■ Problems to solve
a) In the blog post about the day the writer watched "An American Werewolf in Paris," why did the writer take an ambulance to the hospital?
b) From the blog post, print the part that begins at the words "Still more werewolf" and stops after the words "transform at will.".

■ Selected passage
*****

Friday, October 8, 2010

An American Werewolf in Paris

Year 2, Day 281 - 6/8/10 - Movie #647

BEFORE: Today was Day 1 of New York Comic-Con, and before traveling in to Manhattan to set up a booth, I started experiencing back pain, which I thought came from loading boxes of merchandise in to the Javits Convention Center yesterday - but the pain kept getting worse, and by the time I made it to the booth this morning, I was doubled over in pain, and I realized that I was experiencing the pain of a kidney stone. The first aid station at the convention was practically non-existent, so my choices were to do nothing, or be removed by ambulance to a hospital. I was in so much pain that I chose the ambulance, I rode to St. Luke's hospital, feeling every bump along the way, and (eventually) got some morphine for the pain. My wife got a ride in from Brooklyn to make sure I was OK, and that I got home OK. I was given Percoset to take after the morphine wore off, so I've spent most of the day watching TV while on painkillers. I'll try to make it to Day 2 of NY Comic-Con tomorrow.

Still more werewolf movies to watch - and unlike Comic-Con, my movie chain is a "Twilight"-free zone...


THE PLOT: An American man unwittingly gets involved with werewolves who have developed a serum allowing them to transform at will.

AFTER: This is a loose sequel to last night's film, with some of the plot elements the same - American college students traveling in Europe, one ends up bitten by a werewolf and haunted by images of his dead friend. But this time the main character has to battle an organized group of French werewolves that prey on tourists by hosting organized parties.

I gather from the film's IMDB page that the main female werewolf in this film is implied to be the daughter of the main character from "American Werewolf in London", but I didn't pick up on that directly from the film.

The transformation effects were much slicker, and mostly improved, however too much CGI also tended to make them look fakier, maybe a little TOO polished. Also, I found that most of the werewolves looked similar in wolf form, so it was hard to tell which character was which during the action scenes.

Starring Tom Everett Scott (last seen in "That Thing You Do"), Julie Delpy, and Julie Bowen (last seen in "Happy Gilmore").

RATING: 4 out of 10 graveyards

SPOOK-O-METER: 6 out of 10. Werewolves are tougher in France, even the ones that are hot chicks.

*****

■ Information supplied
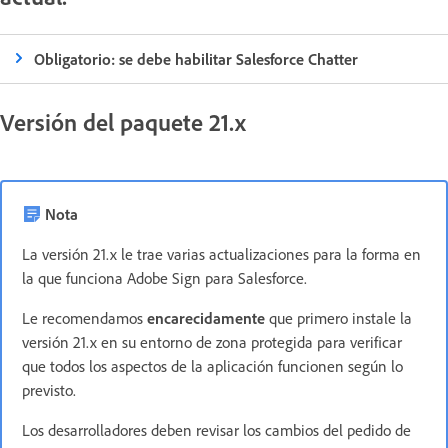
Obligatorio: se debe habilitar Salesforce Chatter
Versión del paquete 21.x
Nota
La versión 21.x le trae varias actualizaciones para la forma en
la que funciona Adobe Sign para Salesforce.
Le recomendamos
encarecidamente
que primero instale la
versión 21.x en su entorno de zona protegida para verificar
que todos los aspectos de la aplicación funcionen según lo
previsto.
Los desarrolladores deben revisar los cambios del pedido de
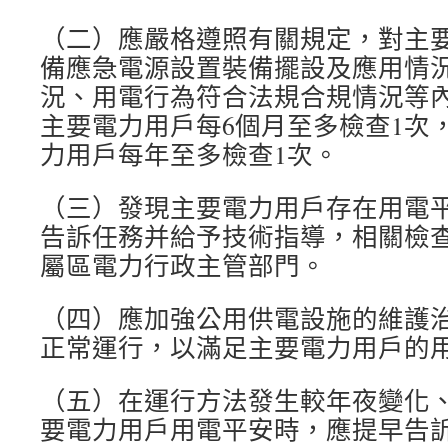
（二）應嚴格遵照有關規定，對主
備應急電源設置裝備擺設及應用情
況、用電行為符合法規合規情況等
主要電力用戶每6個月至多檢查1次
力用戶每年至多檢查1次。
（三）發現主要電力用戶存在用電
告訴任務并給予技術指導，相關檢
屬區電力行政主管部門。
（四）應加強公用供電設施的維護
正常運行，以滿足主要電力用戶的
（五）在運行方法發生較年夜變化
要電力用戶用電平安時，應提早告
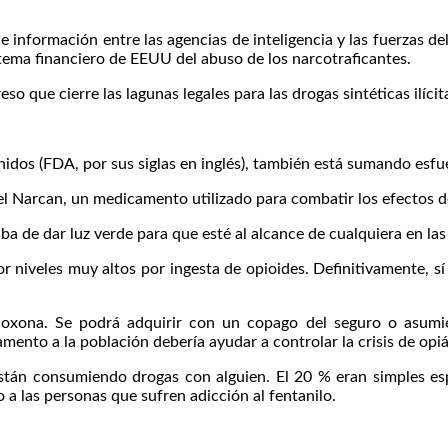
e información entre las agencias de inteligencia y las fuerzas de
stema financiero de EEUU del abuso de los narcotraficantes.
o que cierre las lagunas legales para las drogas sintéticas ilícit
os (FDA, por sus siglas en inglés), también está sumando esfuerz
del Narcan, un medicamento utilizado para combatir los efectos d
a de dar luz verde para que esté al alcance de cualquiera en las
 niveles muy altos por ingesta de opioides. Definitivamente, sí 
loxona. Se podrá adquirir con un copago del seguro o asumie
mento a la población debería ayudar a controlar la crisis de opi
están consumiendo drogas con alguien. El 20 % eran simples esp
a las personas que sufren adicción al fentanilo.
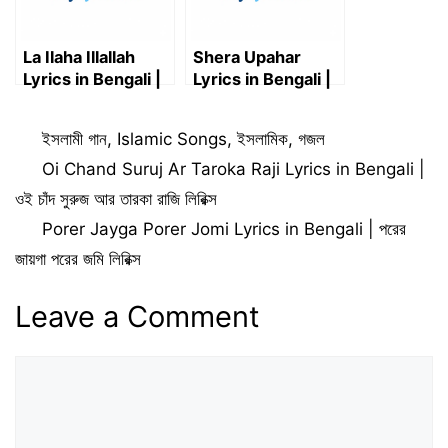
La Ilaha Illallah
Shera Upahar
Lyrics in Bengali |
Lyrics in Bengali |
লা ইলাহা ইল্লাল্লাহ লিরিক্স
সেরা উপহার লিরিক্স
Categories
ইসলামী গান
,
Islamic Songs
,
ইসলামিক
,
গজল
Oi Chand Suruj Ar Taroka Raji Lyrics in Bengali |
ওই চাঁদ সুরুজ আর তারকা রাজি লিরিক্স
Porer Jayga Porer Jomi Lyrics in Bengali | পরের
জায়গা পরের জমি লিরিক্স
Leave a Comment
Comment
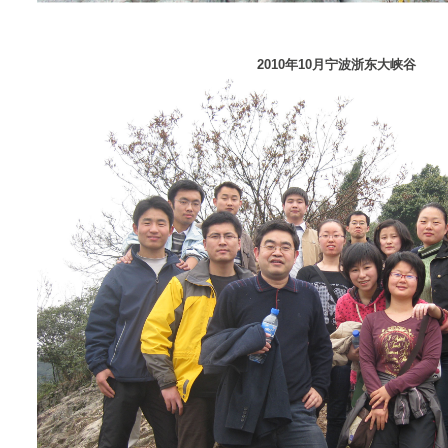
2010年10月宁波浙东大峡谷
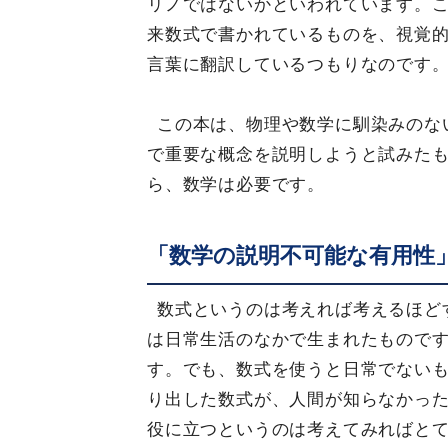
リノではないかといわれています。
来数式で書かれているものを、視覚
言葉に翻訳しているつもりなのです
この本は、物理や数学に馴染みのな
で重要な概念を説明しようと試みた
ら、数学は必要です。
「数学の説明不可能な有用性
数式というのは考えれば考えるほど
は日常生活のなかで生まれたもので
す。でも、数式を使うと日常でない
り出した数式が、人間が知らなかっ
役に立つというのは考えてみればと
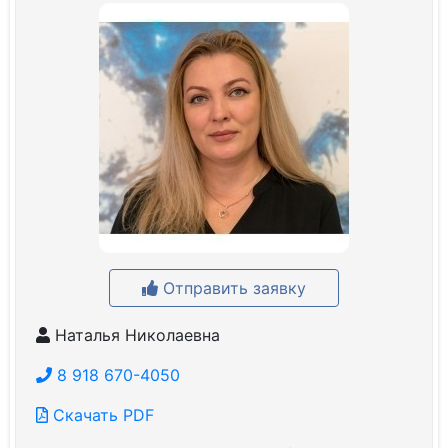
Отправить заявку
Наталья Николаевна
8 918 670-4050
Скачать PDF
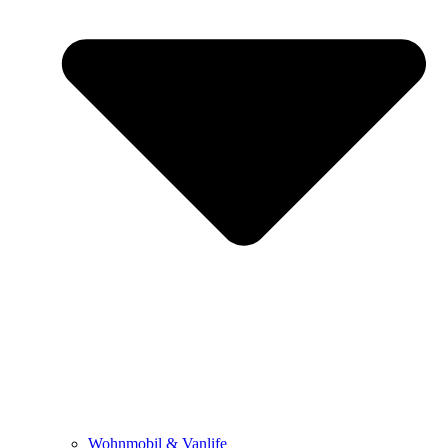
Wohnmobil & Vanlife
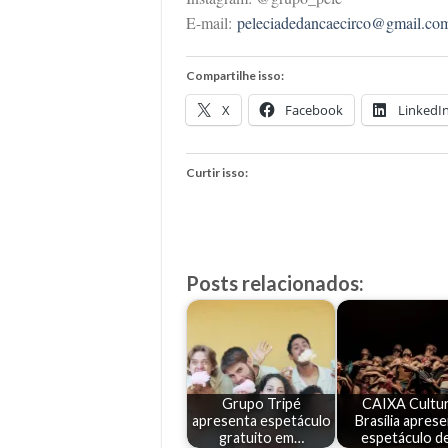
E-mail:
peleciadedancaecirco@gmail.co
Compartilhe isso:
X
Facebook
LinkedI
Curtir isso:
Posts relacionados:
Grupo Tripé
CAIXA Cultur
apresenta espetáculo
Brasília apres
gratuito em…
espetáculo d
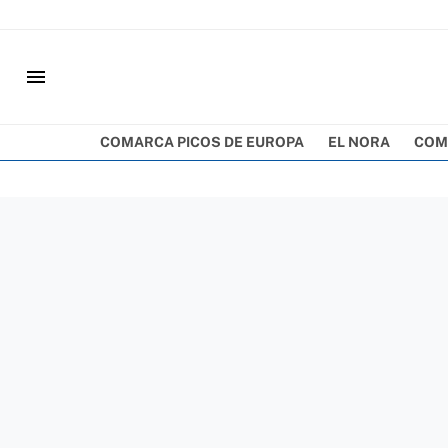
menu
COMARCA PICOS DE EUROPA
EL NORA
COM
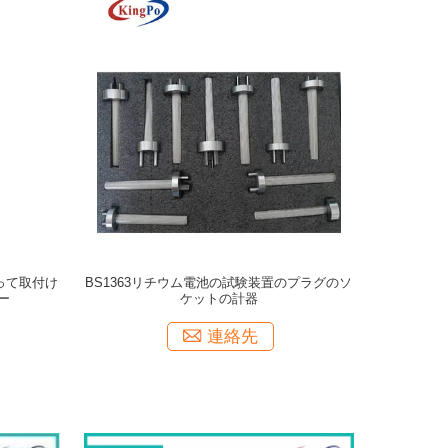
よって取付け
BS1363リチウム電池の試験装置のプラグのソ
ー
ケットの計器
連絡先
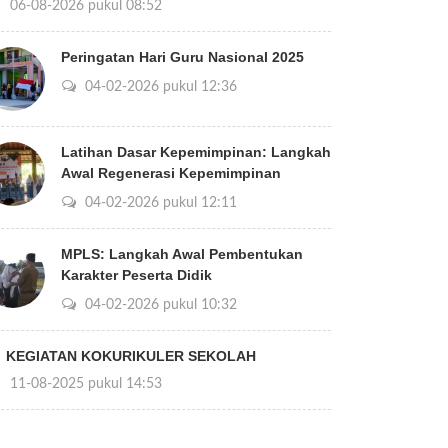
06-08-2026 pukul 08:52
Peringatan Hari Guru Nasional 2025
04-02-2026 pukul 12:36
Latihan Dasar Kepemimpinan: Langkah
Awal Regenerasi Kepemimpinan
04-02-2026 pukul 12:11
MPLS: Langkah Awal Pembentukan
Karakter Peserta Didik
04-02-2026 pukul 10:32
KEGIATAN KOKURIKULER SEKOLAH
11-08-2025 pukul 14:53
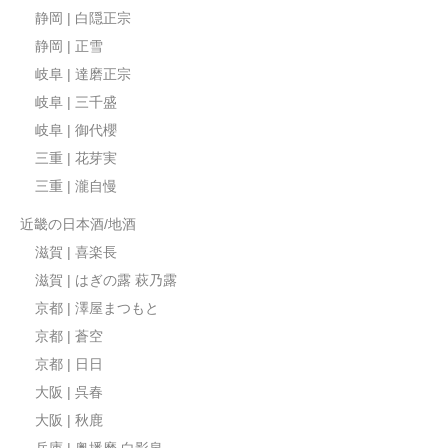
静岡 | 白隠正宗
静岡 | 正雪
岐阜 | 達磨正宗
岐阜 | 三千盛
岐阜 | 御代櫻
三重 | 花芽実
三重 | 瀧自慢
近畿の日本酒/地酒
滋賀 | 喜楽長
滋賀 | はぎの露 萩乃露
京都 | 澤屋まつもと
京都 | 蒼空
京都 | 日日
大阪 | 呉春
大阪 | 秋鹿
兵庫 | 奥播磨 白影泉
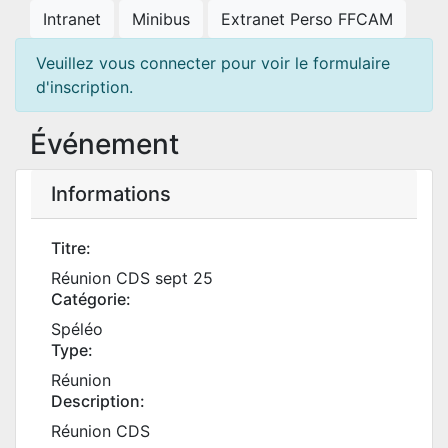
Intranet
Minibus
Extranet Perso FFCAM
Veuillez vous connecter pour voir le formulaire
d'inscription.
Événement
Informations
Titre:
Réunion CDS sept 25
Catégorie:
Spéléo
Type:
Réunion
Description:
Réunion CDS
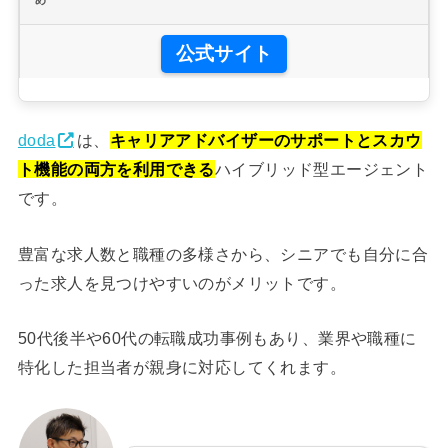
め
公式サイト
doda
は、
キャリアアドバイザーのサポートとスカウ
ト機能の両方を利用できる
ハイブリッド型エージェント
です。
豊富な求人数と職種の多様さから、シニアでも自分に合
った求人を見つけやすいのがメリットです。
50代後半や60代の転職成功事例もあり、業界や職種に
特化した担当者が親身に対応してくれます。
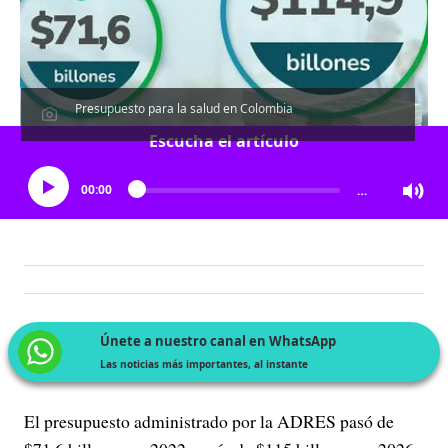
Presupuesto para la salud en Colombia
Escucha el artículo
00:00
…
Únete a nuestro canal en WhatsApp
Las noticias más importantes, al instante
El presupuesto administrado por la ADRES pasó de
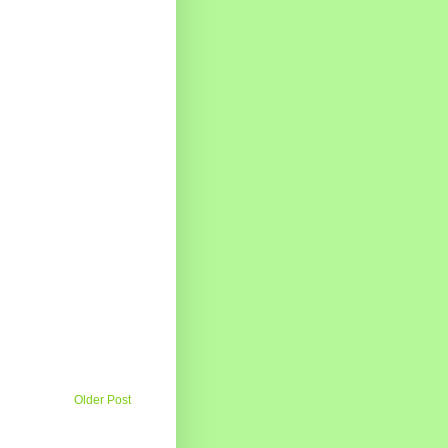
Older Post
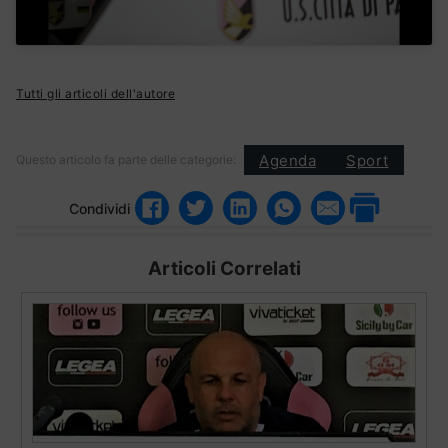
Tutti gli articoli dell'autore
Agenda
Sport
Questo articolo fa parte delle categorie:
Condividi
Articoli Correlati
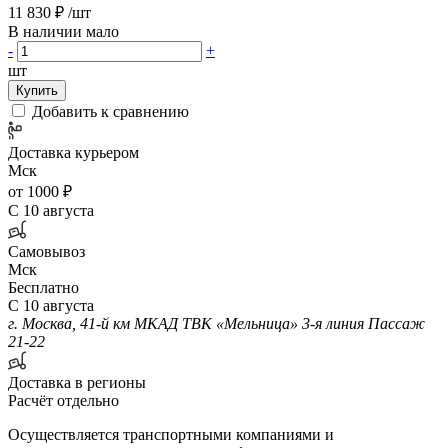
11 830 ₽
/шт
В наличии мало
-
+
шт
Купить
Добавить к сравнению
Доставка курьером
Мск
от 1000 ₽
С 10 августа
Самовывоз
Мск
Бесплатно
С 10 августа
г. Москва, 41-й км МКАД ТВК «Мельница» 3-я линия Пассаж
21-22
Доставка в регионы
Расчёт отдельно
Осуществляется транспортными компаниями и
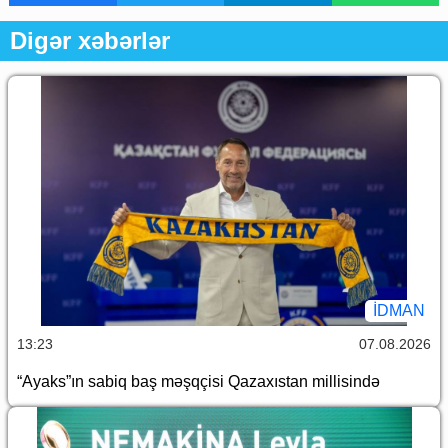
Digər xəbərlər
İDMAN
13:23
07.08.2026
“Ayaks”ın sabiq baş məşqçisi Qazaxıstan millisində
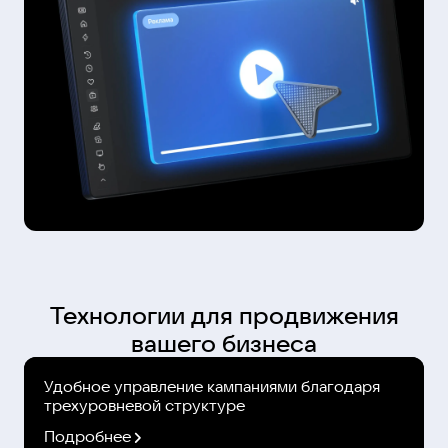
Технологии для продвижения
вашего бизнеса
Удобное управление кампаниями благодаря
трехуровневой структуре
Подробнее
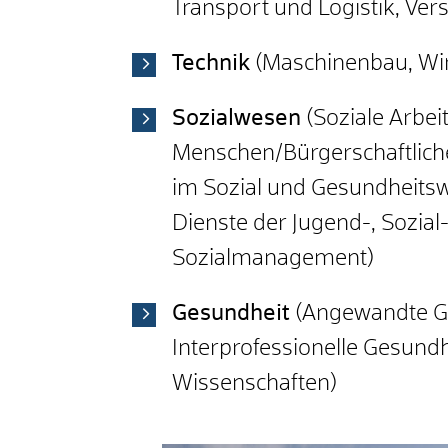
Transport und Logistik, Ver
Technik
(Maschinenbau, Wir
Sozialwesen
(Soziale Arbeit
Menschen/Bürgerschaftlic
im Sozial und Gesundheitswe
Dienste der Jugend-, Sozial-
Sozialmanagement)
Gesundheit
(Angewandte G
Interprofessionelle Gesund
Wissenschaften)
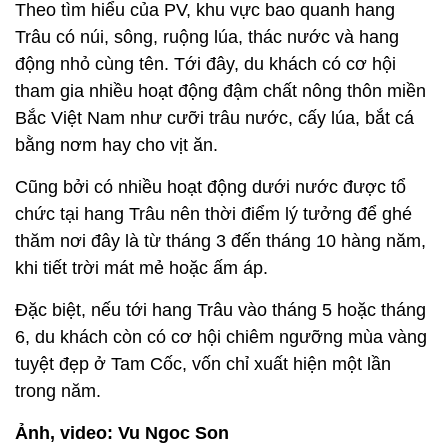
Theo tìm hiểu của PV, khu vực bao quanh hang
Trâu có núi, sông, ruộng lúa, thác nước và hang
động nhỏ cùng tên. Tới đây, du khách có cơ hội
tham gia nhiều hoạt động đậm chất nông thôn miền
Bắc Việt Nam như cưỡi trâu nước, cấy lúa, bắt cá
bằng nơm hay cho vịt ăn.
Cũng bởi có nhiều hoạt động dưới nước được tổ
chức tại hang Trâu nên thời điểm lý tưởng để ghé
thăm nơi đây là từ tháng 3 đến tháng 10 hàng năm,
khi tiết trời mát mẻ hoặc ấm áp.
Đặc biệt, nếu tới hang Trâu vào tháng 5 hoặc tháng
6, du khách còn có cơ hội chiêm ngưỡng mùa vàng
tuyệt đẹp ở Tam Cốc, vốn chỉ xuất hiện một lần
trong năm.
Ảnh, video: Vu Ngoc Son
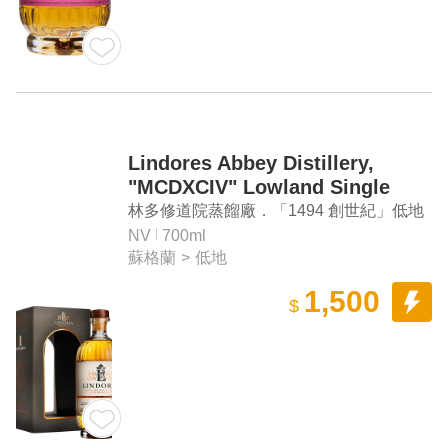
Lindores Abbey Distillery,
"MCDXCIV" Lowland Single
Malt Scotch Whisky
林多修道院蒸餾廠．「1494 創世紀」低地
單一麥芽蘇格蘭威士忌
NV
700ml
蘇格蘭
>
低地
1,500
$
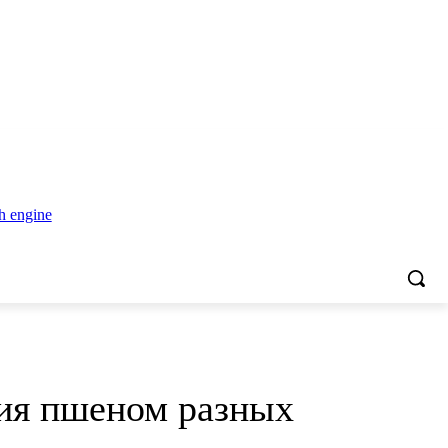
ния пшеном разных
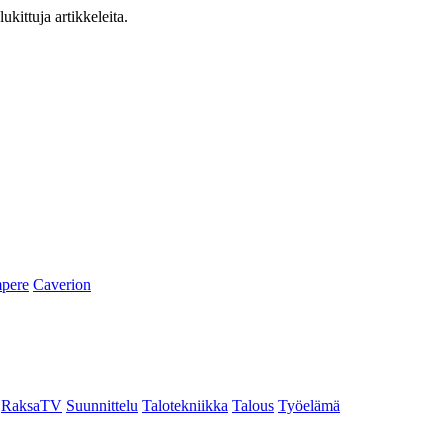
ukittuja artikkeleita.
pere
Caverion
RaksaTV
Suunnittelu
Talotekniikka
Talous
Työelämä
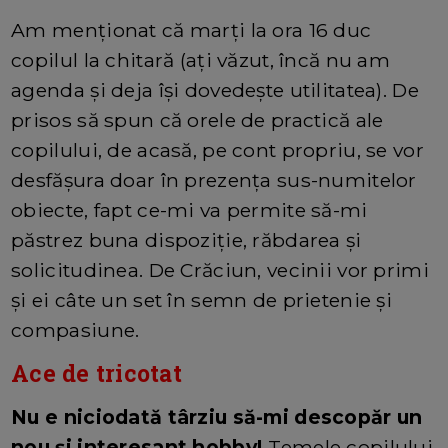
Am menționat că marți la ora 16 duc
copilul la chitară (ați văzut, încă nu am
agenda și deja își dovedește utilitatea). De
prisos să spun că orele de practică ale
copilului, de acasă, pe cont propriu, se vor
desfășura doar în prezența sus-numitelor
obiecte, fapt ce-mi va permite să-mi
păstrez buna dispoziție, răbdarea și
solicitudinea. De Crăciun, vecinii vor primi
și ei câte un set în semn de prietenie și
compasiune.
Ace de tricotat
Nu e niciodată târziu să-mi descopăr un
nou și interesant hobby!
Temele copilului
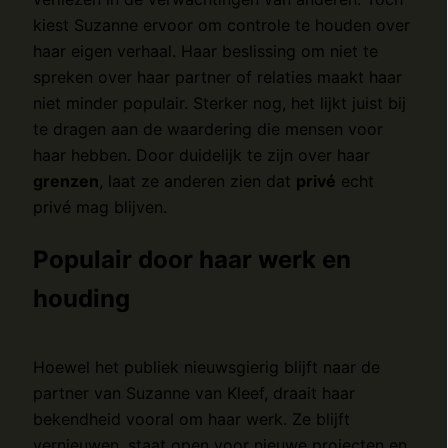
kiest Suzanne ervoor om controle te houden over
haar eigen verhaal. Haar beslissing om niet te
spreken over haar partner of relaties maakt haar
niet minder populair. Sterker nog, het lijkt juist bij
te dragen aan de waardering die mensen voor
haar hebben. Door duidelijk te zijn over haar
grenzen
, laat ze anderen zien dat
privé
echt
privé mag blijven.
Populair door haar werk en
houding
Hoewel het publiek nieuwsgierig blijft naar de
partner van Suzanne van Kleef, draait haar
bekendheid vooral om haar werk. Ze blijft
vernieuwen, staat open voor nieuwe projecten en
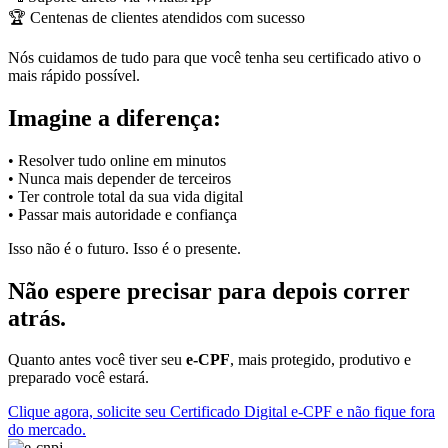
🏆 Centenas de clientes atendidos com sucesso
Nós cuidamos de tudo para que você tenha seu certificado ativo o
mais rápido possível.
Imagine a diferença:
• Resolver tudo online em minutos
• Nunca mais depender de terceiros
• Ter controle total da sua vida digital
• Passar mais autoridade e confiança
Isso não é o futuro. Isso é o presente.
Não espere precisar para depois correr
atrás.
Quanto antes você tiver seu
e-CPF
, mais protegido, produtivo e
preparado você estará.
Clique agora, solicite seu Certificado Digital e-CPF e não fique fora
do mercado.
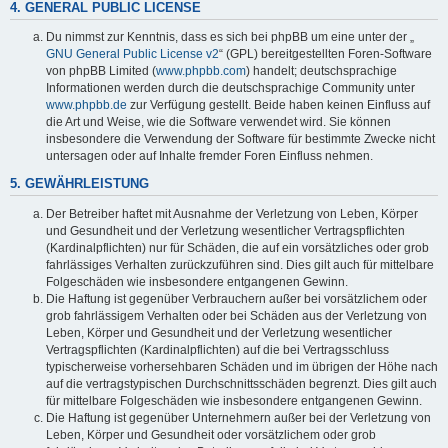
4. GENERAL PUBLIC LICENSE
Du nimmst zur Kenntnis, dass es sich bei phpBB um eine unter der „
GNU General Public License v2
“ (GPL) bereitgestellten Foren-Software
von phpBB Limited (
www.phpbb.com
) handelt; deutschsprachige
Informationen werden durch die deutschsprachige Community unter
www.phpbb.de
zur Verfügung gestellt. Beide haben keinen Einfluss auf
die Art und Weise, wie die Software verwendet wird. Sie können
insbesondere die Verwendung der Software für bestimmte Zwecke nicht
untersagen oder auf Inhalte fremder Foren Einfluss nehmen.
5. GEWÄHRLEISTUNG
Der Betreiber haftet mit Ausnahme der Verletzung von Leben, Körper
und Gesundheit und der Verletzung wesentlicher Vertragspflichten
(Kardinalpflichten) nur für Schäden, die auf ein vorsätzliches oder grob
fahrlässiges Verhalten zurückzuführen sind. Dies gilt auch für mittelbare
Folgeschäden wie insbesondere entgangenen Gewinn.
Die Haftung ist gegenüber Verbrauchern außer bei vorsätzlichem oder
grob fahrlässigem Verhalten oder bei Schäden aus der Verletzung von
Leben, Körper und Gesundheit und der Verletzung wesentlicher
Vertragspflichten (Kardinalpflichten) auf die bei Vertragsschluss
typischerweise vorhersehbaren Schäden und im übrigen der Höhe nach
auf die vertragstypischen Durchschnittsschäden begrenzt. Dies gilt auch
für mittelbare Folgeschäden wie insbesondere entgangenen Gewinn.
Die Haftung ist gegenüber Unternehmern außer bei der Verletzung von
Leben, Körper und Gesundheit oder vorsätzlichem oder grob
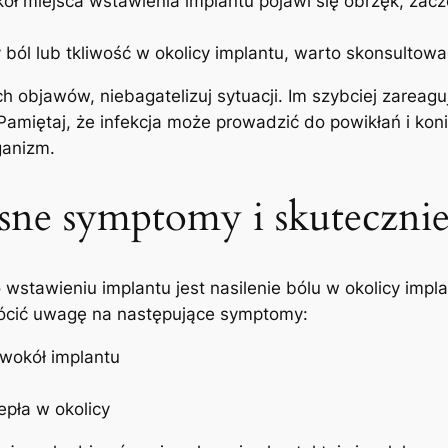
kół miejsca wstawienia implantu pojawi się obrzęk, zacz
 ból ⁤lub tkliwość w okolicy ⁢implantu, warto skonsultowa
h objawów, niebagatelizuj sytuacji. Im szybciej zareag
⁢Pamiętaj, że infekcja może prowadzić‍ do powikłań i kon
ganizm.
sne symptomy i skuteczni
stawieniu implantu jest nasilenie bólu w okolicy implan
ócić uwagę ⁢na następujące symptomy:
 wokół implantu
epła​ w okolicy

*****

■ Responses to the tasks
a) The writer was in so much pain from a kidney stone that doing nothing wasn't an option. The convention's first aid station was practically non-existent, so the only other choice was to be taken by ambulance to a hospital.

b)
Still more werewolf movies to watch - and unlike Comic-Con, my movie chain is a "Twilight"-free zone...


THE PLOT: An American man unwittingly gets involved with werewolves who have developed a serum allowing them to transform at will.